7. Conclusions and Future Perspectives

This review demonstrates that sEV can be isolated from periodontal and pulp cells, with 11 studies investigated the EV cargos, including sEV–miRNA [52,53,61,63,64,72,75,81], EV–circRNA [51,71], EV–lncRNA [51] and EV–mRNA [67,72]. We summarize the common EV–miRNA and EV–circRNA within periodontal (or dental pulp) cells (Figure 4a,b). From the included studies, except for one common EV–miRNA (miR-1260b) between DPSCs/SHED and GFs/GMSCs, there appears to be no common EV–miRNA detected between these cell types (shown in Venn diagram, Figure 4a). We also listed reported EV–miRNAs and EV–circRNAs from PDL(S)Cs–EV and hDPSCs-–EV (Figure 4b). However, this needs further confirmation with more studies. Furthermore, 38 EV–miRNAs, 69–557 EV–circRNAs, 254–15,380 EV–mRNAs and 2907–11,581 EV–lncRNAs were reported for EV from periodontal (dental pulp) cells by RNA sequencing analysis. We have outlined that these EVs possess anti-inflammation, osteo/odontogenesis, anti-osteoclastogenesis, angiogenesis and immunomodulatory functions in vitro and in vivo. Thus, we propose that periodontal cell-derived EVs can modulate the cell function via EV cargos (Figure 4c). However, more studies for periodontal cell-derived EVs are required to further confirm this concept.

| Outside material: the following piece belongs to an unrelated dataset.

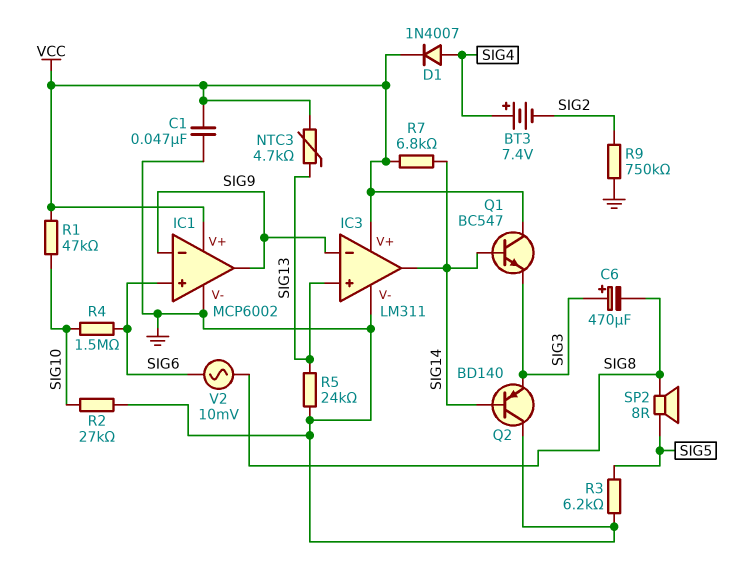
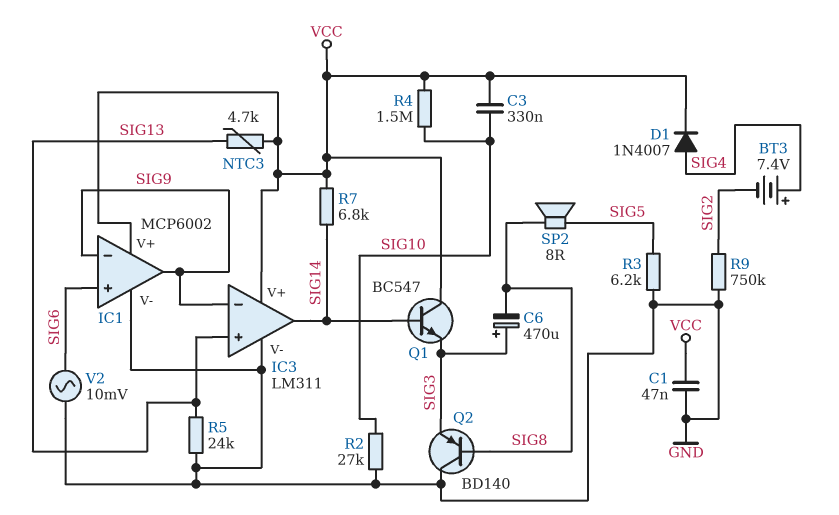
C3: none -> 330nF (SIG10, VCC)
Q2: PNP BD140 (B SIG14, C GND, E SIG3) -> PNP BD140 (B SIG8, C GND, E SIG3)
R1: 47k (SIG10, VCC) -> none
R4: 1.5M (SIG6, SIG10) -> 1.5M (SIG10, VCC)
V2: AC 10mV (SIG6, SIG8) -> AC 10mV (GND, SIG6)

Given that cell source, CM collection, and EV isolation and characterization are critical in obtaining pure EV populations, future studies should take these factors into account and follow the latest MISEV guidelines. Researchers should consider adding EV purity (EV particles per μg protein), DNase/RNase/proteinase treatment and EV engineering before in vivo therapeutic research. Although current research has not yet standardized these factors, data from all 33 studies in this review suggest that periodontal (dental pulp) cell-derived EVs can function as potential therapeutics to promote periodontal regeneration and impart anti-inflammatory properties. However, investigating the effect of periodontal cell-derived EV on in vivo periodontal regeneration models is required to understand their potential therapeutic role in periodontal regeneration.